The onOnline method is only used to receive a trigger that determines whether the user's device has come back online, which is used to retry optimistic mutations that have previously failed due to being offline.

The storage option may also be used with the cacheExchange instead of the offlineExchange, but will then only use readData and writeData to persist its cache data. This is not full offline support, but will rather be "persistence support".

Cache#

An instance of the Cache interface is passed to every resolvers and updater function. It may be used to read cached data or write cached data, which may be used in combination with the cacheExchange configuration to alter the default behaviour of Graphcache.

keyOfEntity#

The cache.keyOfEntity method may be called with a partial Data object and will return the key for that object, or null if it's not keyable.
════════
* Task requirements *
1. Please write out the Graphcache passage from "An instance of" up to and including "behaviour of Graphcache.".
2. Continue the Graphcache passage above, starting after its last sentence.

* Extracted records *
════════
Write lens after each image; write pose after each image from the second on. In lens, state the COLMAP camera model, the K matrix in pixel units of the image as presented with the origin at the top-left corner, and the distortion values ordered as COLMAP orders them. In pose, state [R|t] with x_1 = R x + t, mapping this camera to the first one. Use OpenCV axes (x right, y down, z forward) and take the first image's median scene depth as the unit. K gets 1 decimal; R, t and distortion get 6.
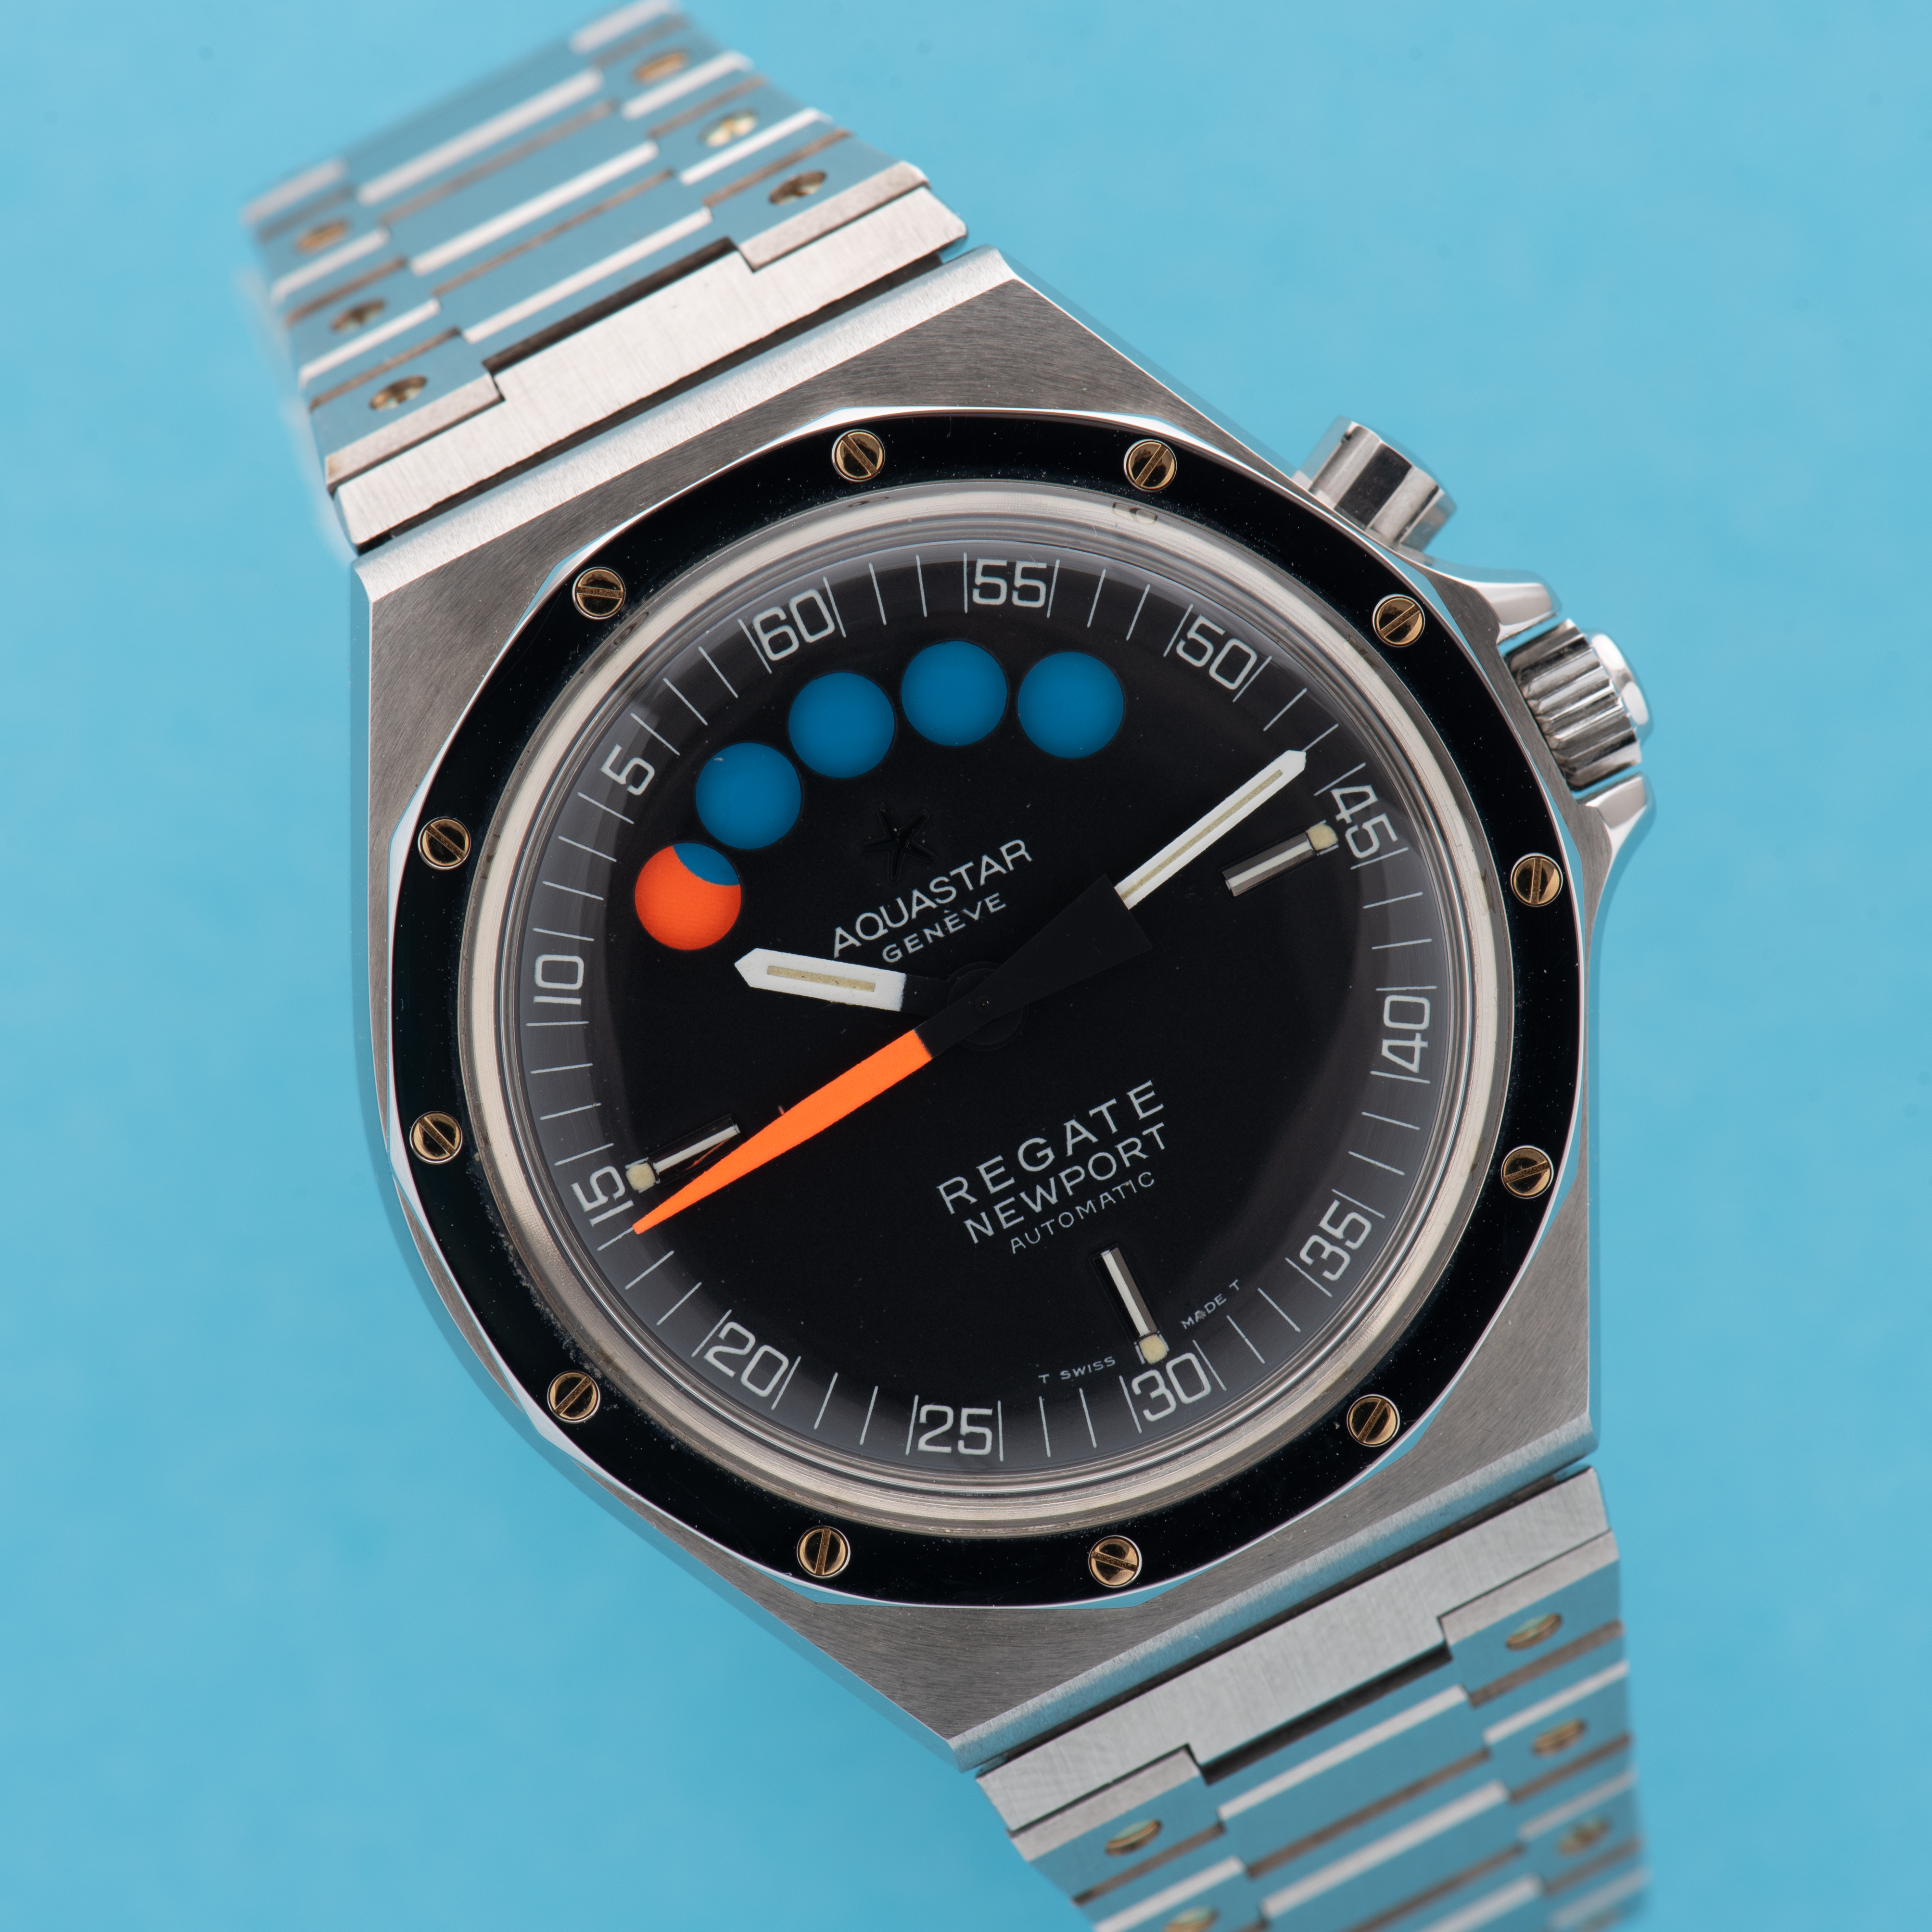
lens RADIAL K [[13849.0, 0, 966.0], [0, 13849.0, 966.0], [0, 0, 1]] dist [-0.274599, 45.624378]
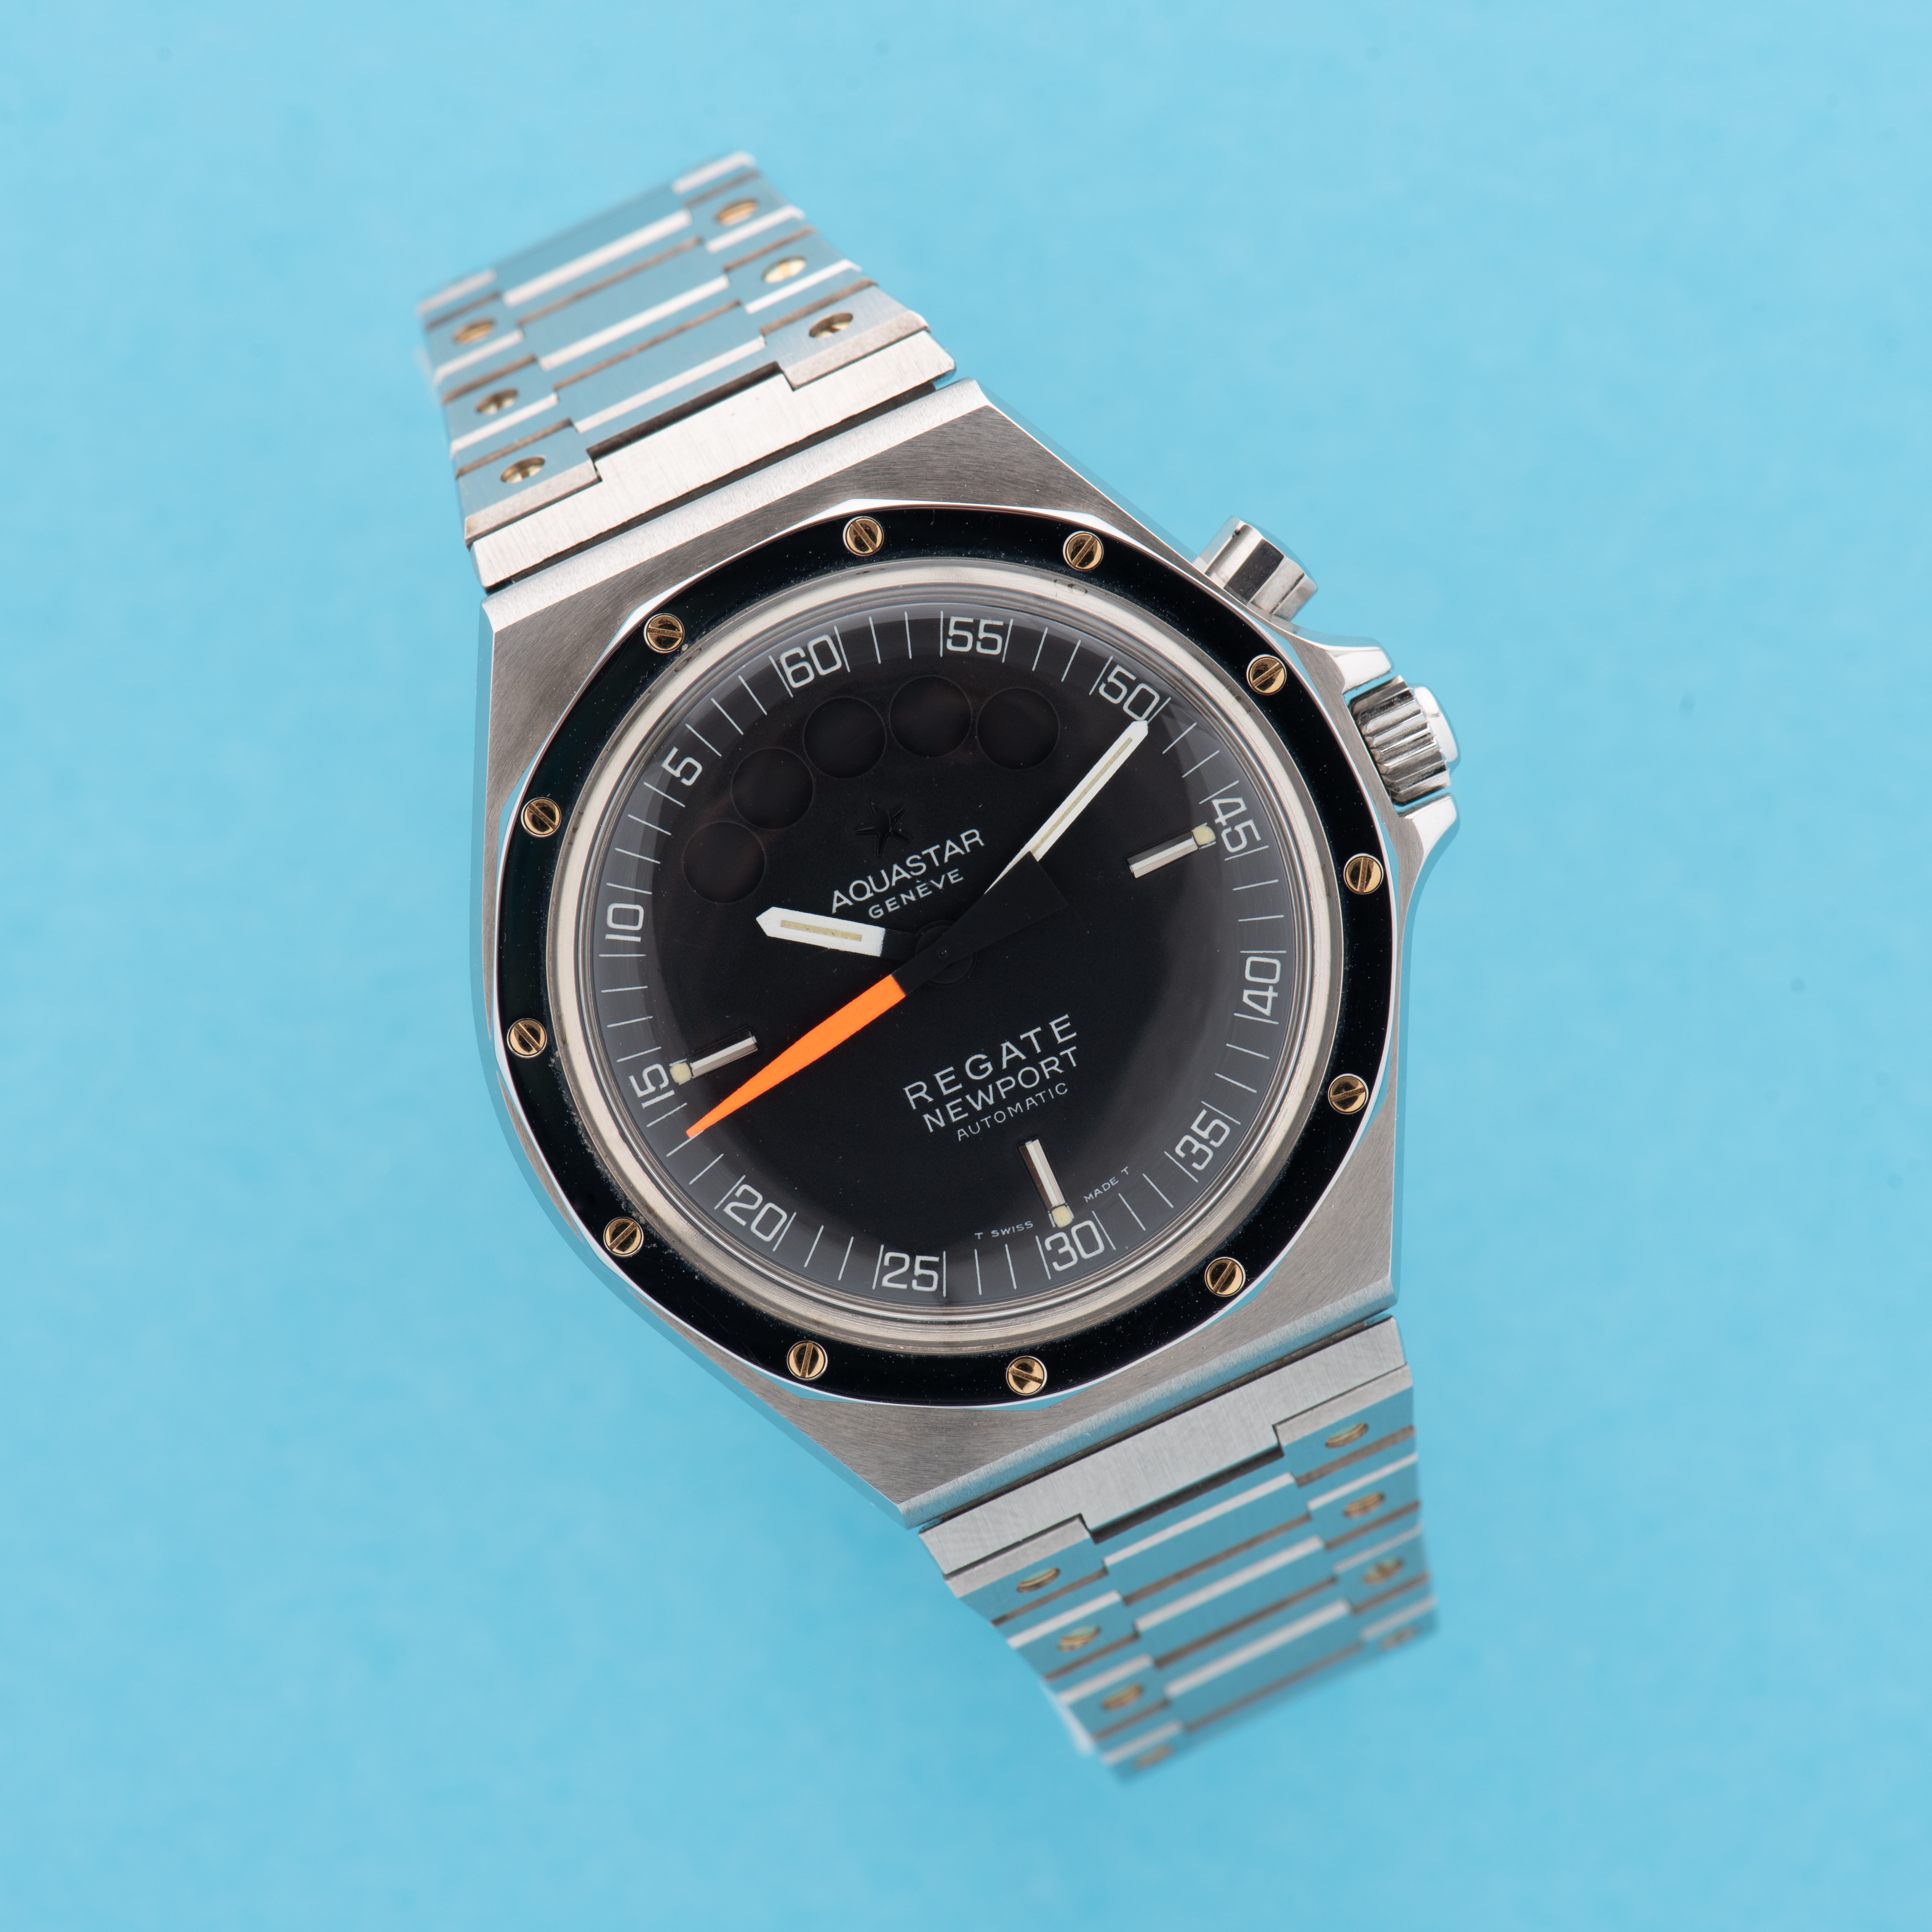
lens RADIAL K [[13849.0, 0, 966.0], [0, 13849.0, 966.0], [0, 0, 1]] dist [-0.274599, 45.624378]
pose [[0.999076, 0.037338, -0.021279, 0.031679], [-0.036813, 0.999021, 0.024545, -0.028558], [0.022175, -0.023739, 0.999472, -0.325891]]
════════
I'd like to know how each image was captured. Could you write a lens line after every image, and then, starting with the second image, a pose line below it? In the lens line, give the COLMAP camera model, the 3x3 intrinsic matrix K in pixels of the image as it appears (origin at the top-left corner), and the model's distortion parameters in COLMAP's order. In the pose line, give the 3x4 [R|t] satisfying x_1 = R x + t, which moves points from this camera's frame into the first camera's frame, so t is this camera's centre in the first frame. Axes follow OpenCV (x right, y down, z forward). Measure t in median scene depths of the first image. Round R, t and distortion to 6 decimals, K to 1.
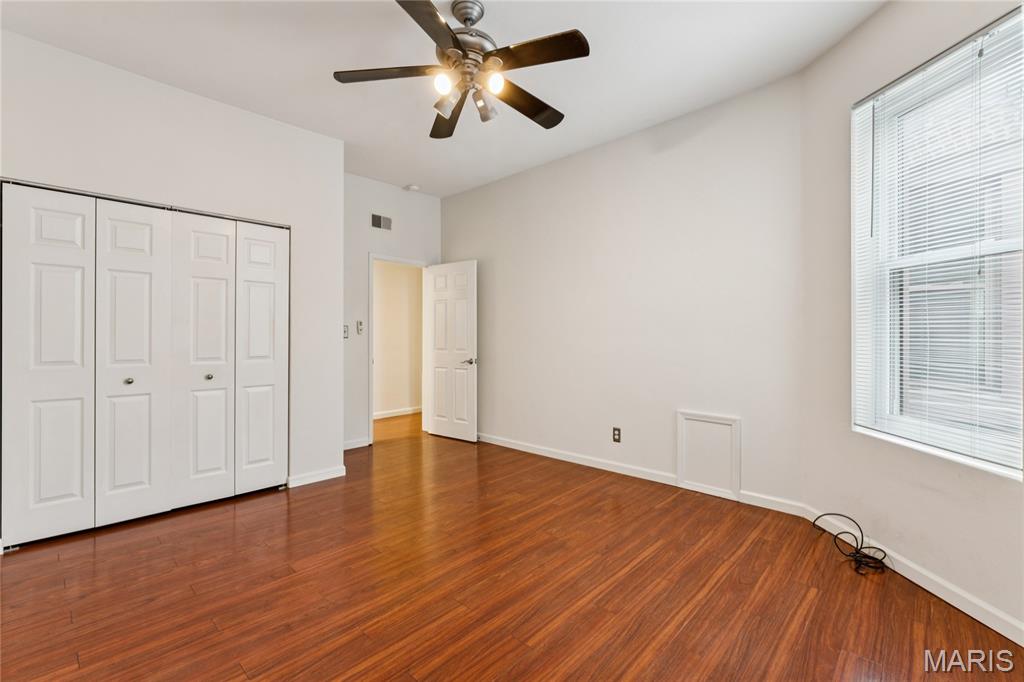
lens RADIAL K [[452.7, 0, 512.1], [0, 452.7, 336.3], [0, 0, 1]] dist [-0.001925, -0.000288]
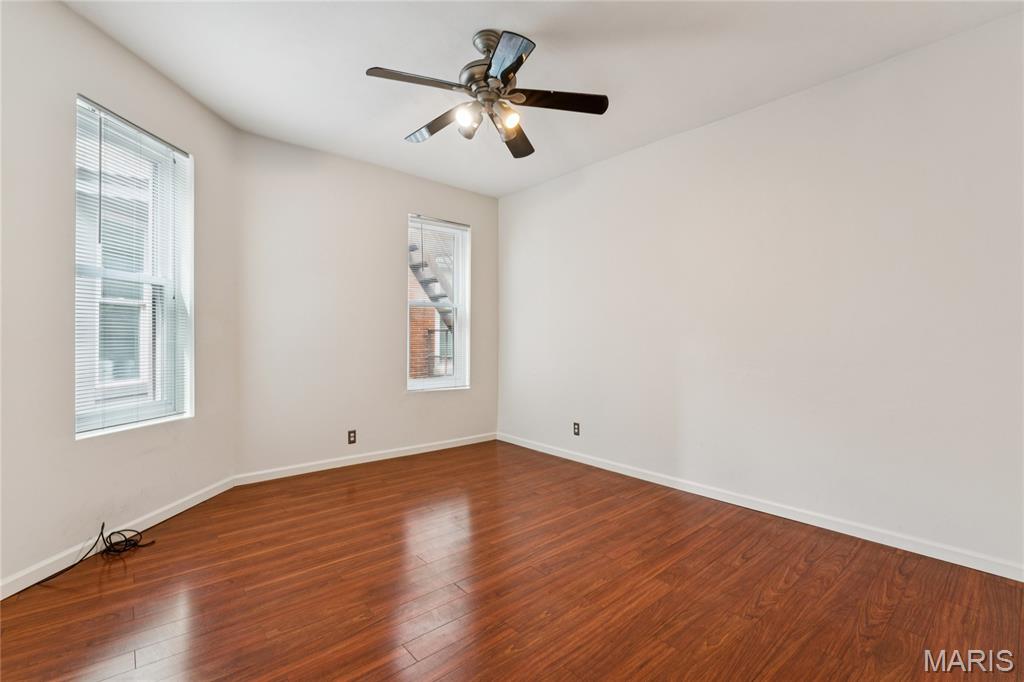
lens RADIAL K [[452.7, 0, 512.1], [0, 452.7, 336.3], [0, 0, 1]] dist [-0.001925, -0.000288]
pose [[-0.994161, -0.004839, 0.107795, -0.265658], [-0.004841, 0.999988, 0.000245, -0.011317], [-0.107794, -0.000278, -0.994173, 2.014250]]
════════
* Written answers *
1.
An instance of the Cache interface is passed to every resolvers and updater function. It may be used to read cached data or write cached data, which may be used in combination with the cacheExchange configuration to alter the default behaviour of Graphcache.

2.
An object may not be keyable if it's missing the __typename or id (which falls back to _id) fields. This method does take the keys configuration into account.

cache.keyOfEntity({ __typename: 'Todo', id: 1 }); // 'Todo:1'
cache.keyOfEntity({ __typename: 'Query' }); // 'Query'
cache.keyOfEntity({ __typename: 'Unknown' }); // null

There's an alternative method, cache.keyOfField which generates a key for a given field. This is only rarely needed but similar to cache.keyOfEntity. This method accepts a field name and optionally a field's arguments.

cache.keyOfField('todo'); // 'todo'
cache.keyOfField('todo', { id: 1 }); // 'todo({"id":1})'

Internally, these are the keys that records and links are stored on per entity.

resolve#

This method retrieves a value or link for a given field, given a partially keyable Data object or entity, a field name, and optionally the field's arguments. Internally this method accesses the cache by using cache.keyOfEntity and cache.keyOfField.

// This may resolve a link:
cache.resolve({ __typename: 'Query' }, 'todo', { id: 1 }); // 'Todo:1'

// This may also resolve records / scalar values:
cache.resolve({ __typename: 'Todo', id: 1 }, 'id'); // 1

// You can also chain multiple calls to `cache.resolve`!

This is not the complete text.